Figure 1: Identifying corporate shared services opportunities

As one example, HSHS took advantage of its market restructuring to look for opportunities to centralize services. This analysis started with a look at the top. Under its former, state-based structure, HSHS had CEOs at each of its individual hospitals. When it moved to a market-based structure, it also eliminated hospital-based CEOs—replacing them with chief administrative officers (CAOs) at the local level—and created three new CEO positions for each of its three markets (the North market in eastern Wisconsin, and Central and South markets in Illinois). The three market CEOs report directly to the system COO. This structure keeps care decisions local and intentionally places nurses and clinicians in senior positions accountable for providing an exceptional experience for HSHS patients.
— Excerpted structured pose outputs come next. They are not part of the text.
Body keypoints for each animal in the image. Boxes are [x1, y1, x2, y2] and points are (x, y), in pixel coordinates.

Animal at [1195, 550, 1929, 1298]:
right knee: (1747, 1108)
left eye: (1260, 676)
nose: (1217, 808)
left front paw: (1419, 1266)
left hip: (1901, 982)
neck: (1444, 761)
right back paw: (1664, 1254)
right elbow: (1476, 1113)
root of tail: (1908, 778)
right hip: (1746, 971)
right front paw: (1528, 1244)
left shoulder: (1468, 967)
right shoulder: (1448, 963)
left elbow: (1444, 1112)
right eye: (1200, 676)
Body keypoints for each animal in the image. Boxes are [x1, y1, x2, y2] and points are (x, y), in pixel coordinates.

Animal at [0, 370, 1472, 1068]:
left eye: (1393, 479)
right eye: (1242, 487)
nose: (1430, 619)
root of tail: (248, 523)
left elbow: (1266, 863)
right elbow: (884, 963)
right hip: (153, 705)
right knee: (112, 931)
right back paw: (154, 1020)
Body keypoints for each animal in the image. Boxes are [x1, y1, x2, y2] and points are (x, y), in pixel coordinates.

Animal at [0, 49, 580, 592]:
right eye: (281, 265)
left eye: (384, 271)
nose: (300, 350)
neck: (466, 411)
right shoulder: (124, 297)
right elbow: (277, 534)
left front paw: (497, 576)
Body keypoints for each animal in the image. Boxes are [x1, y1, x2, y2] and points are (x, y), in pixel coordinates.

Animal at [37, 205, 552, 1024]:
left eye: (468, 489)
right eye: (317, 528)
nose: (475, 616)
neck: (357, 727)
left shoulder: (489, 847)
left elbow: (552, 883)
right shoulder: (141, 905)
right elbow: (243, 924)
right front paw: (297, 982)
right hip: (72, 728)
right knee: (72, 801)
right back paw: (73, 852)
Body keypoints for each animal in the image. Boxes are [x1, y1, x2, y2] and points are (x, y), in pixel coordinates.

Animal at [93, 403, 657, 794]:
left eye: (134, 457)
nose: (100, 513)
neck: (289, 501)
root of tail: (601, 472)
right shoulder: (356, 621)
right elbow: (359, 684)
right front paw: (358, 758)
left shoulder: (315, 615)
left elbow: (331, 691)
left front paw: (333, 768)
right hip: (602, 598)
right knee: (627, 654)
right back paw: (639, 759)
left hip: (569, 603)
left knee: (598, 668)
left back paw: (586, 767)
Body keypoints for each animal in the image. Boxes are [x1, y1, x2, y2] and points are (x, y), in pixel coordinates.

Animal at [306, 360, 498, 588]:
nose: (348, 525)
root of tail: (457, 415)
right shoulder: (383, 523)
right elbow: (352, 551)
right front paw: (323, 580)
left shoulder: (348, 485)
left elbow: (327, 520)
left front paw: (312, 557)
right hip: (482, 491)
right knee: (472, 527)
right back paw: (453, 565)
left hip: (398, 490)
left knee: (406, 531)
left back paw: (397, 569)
For centralization opportunities across corporate shared services, decisions were structured around an analysis of a matrix of factors that identified which services should remain local (tasks, for example, that require direct and unique patient interactions), which could follow a hybrid model (tasks that can follow centralized operating practices across entities but require local delivery), and which could be centralized (tasks that are relatively low in complexity, scalable and standardized—and for which centralization can generate quantifiable cost and efficiency improvements) (Figure 2).
Figure 2: Centralization decision matrix

Outcomes and factors contributing to the initiative’s success
Following HSHS’s review of Kaufman Hall’s recommendations, HSHS developed a plan to achieve a 12% reduction in the shared services expenses analyzed as part of the plan and a 12.9% level of shared services spend as a percent of net patient service revenue.
Cost reduction initiatives are always challenging, but HSHS followed a process that contributed to the plan’s long-term success:
- The system CEO, Damond Boatwright, remained close to the work throughout the project and took personal responsibility for reductions in executive positions.
- The tailored approach to cost reductions, with recommendations unique to each functional area, was more palatable—and more easily communicated—to stakeholders within the functional areas, gaining buy-in for the process and outcomes.
- The corporate shared services initiative was not presented as a “one-off” but part of a broader system restructuring, providing the opportunity to reimagine how they deliver services and support across the system.
Implementation is just a starting point: achieving targeted improvements will require ongoing monitoring and identification of obstacles. Longer-term sustainability will require a disciplined approach to analytics and tracking to ensure costs do not leak back in, as well as continued benchmarking to identify new savings opportunities. Transparency, accountability and the continued support and involvement of the CEO and system leadership will be critical as well. HSHS is confident that its reasoned approach and reliance on analytics and accountability will generate sustainable savings to position the system for success.